So your kid wants to visit a volcano and you’re not sure how safe/practical it is? Well, if you take a trip to Italy’s Mount Vesuvius, it may be both safe and practical (depending on you and your kids!). It was both during our experience this past April. Our oldest son has had an unusual fascination with this particular volcano since he was four years old. When we asked what he would like for his sixth birthday, a visit to Mount Vesuvius was all he requested. Since we currently live in Europe, we found it was within our means to make it happen. So, we took our then six year old, almost four year old, and almost two year old (plus I was seven months pregnant with baby #4) to Italy to see the famous volcano.
To get to the volcano, we took the Circumvesuviana train from Garibaldi station in Naples to the Ercalano Scavi Station. From there, we took a tour bus about 9 kilometers up the volcano to the carpark. This is a very steep, winding road, which I found to be the most frightening part of the whole trip! It was particularly nerve wracking when the driver slammed on his breaks to avoid a collision with another tour bus that had just rounded a blind corner. Nothing makes you feel alive like almost tumbling down the side of a volcano in a tall bus full of tourists! The driver was very good, though, and had clearly done the drive many times.
*A word on the Circumvesuviano train line: This is not the most refined train service in Europe. Mind your children and your things. A couple days after our trip to Vesuvius, we took this train a second time to visit the Pompeii ruins. It was on this trip that I was successfully pickpocketed and had my iPhone stolen. It was quite amazing (and super creepy) that someone was able to dig around in my bag without my knowledge. We were literally packed in like sardines. So, yeah, don’t overestimate how vigilant you are in regards to the security of your belongings.

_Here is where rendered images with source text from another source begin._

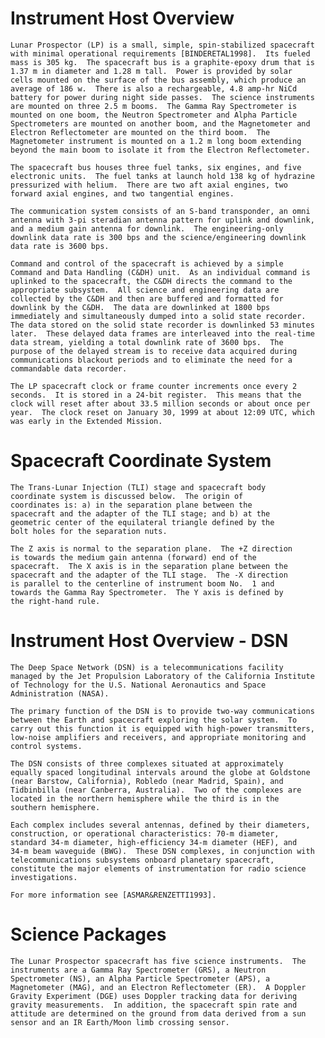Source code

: 
 
  Instrument Host Overview
  ========================
    Lunar Prospector (LP) is a small, simple, spin-stabilized spacecraft
    with minimal operational requirements [BINDERETAL1998].  Its fueled
    mass is 305 kg.  The spacecraft bus is a graphite-epoxy drum that is
    1.37 m in diameter and 1.28 m tall.  Power is provided by solar
    cells mounted on the surface of the bus assembly, which produce an
    average of 186 w.  There is also a rechargeable, 4.8 amp-hr NiCd
    battery for power during night side passes.  The science instruments
    are mounted on three 2.5 m booms.  The Gamma Ray Spectrometer is
    mounted on one boom, the Neutron Spectrometer and Alpha Particle
    Spectrometers are mounted on another boom, and the Magnetometer and
    Electron Reflectometer are mounted on the third boom.  The
    Magnetometer instrument is mounted on a 1.2 m long boom extending
    beyond the main boom to isolate it from the Electron Reflectometer.
 
    The spacecraft bus houses three fuel tanks, six engines, and five
    electronic units.  The fuel tanks at launch hold 138 kg of hydrazine
    pressurized with helium.  There are two aft axial engines, two
    forward axial engines, and two tangential engines.
 
    The communication system consists of an S-band transponder, an omni
    antenna with 3-pi steradian antenna pattern for uplink and downlink,
    and a medium gain antenna for downlink.  The engineering-only
    downlink data rate is 300 bps and the science/engineering downlink
    data rate is 3600 bps.
 
    Command and control of the spacecraft is achieved by a simple
    Command and Data Handling (C&DH) unit.  As an individual command is
    uplinked to the spacecraft, the C&DH directs the command to the
    appropriate subsystem.  All science and engineering data are
    collected by the C&DH and then are buffered and formatted for
    downlink by the C&DH.  The data are downlinked at 1800 bps
    immediately and simultaneously dumped into a solid state recorder.
    The data stored on the solid state recorder is downlinked 53 minutes
    later.  These delayed data frames are interleaved into the real-time
    data stream, yielding a total downlink rate of 3600 bps.  The
    purpose of the delayed stream is to receive data acquired during
    communications blackout periods and to eliminate the need for a
    commandable data recorder.
 
    The LP spacecraft clock or frame counter increments once every 2
    seconds.  It is stored in a 24-bit register.  This means that the
    clock will reset after about 33.5 million seconds or about once per
    year.  The clock reset on January 30, 1999 at about 12:09 UTC, which
    was early in the Extended Mission.
 
 
  Spacecraft Coordinate System
  ============================
    The Trans-Lunar Injection (TLI) stage and spacecraft body
    coordinate system is discussed below.  The origin of
    coordinates is: a) in the separation plane between the
    spacecraft and the adapter of the TLI stage; and b) at the
    geometric center of the equilateral triangle defined by the
    bolt holes for the separation nuts.
 
    The Z axis is normal to the separation plane.  The +Z direction
    is towards the medium gain antenna (forward) end of the
    spacecraft.  The X axis is in the separation plane between the
    spacecraft and the adapter of the TLI stage.  The -X direction
    is parallel to the centerline of instrument boom No.  1 and
    towards the Gamma Ray Spectrometer.  The Y axis is defined by
    the right-hand rule.
 
 
  Instrument Host Overview - DSN
  ==============================
    The Deep Space Network (DSN) is a telecommunications facility
    managed by the Jet Propulsion Laboratory of the California Institute
    of Technology for the U.S. National Aeronautics and Space
    Administration (NASA).
 
    The primary function of the DSN is to provide two-way communications
    between the Earth and spacecraft exploring the solar system.  To
    carry out this function it is equipped with high-power transmitters,
    low-noise amplifiers and receivers, and appropriate monitoring and
    control systems.
 
    The DSN consists of three complexes situated at approximately
    equally spaced longitudinal intervals around the globe at Goldstone
    (near Barstow, California), Robledo (near Madrid, Spain), and
    Tidbinbilla (near Canberra, Australia).  Two of the complexes are
    located in the northern hemisphere while the third is in the
    southern hemisphere.
 
    Each complex includes several antennas, defined by their diameters,
    construction, or operational characteristics: 70-m diameter,
    standard 34-m diameter, high-efficiency 34-m diameter (HEF), and
    34-m beam waveguide (BWG).  These DSN complexes, in conjunction with
    telecommunications subsystems onboard planetary spacecraft,
    constitute the major elements of instrumentation for radio science
    investigations.
 
    For more information see [ASMAR&RENZETTI1993].
 
 
  Science Packages
  ================
    The Lunar Prospector spacecraft has five science instruments.  The
    instruments are a Gamma Ray Spectrometer (GRS), a Neutron
    Spectrometer (NS), an Alpha Particle Spectrometer (APS), a
    Magnetometer (MAG), and an Electron Reflectometer (ER).  A Doppler
    Gravity Experiment (DGE) uses Doppler tracking data for deriving
    gravity measurements.  In addition, the spacecraft spin rate and
    attitude are determined on the ground from data derived from a sun
    sensor and an IR Earth/Moon limb crossing sensor.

These guys are professionals just waiting for a mom with kids in her arms.
Upon arrival, we paid the small entrance fee and set out on our journey up to the crater. The hike is less than a mile, however, it is quite steep at parts and the railing consists of either two ropes or the wooden ones you see in our pictures. Our second child is the wild and free sort, so we were sure to keep her on the inside of the path! Fortunately, the path is fairly wide most of the way up. Ben had the little one in a backpack carrier, which was perfect. A stroller would not be practical for the climb. There were several other families also trekking the dusty, windy path.
We strongly suggest proper footwear, especially for children. Those wearing sandals and flip-flops clearly regretted their choice, and kids in cheap light-up sneakers (while very cute) were struggling maintaining their footing on the graveled path to the spectacular crater, and having an even more difficult time on their journey down.
The kids were so proud of themselves when we arrived at the top, especially our petite four year old. They had just climbed their first volcano! The views on the way up were spectacular, but looking inside the marvelous crater of an active volcano? It was was just incredible! There are plenty of great spots to take pictures and rest for a few minutes before journeying back down.
Our son had such an adrenaline rush afterward that he wanted to just continue on to see the ancient ruins of Pompeii and Herculanium, but his sisters were totally tuckered out from the trip and needed to recuperate. Overall, we found the trip very family friendly and our kids are still talking about it!
Have you visited Mount Vesuvius with children? What advice would you give to other families interested in visiting the volcano?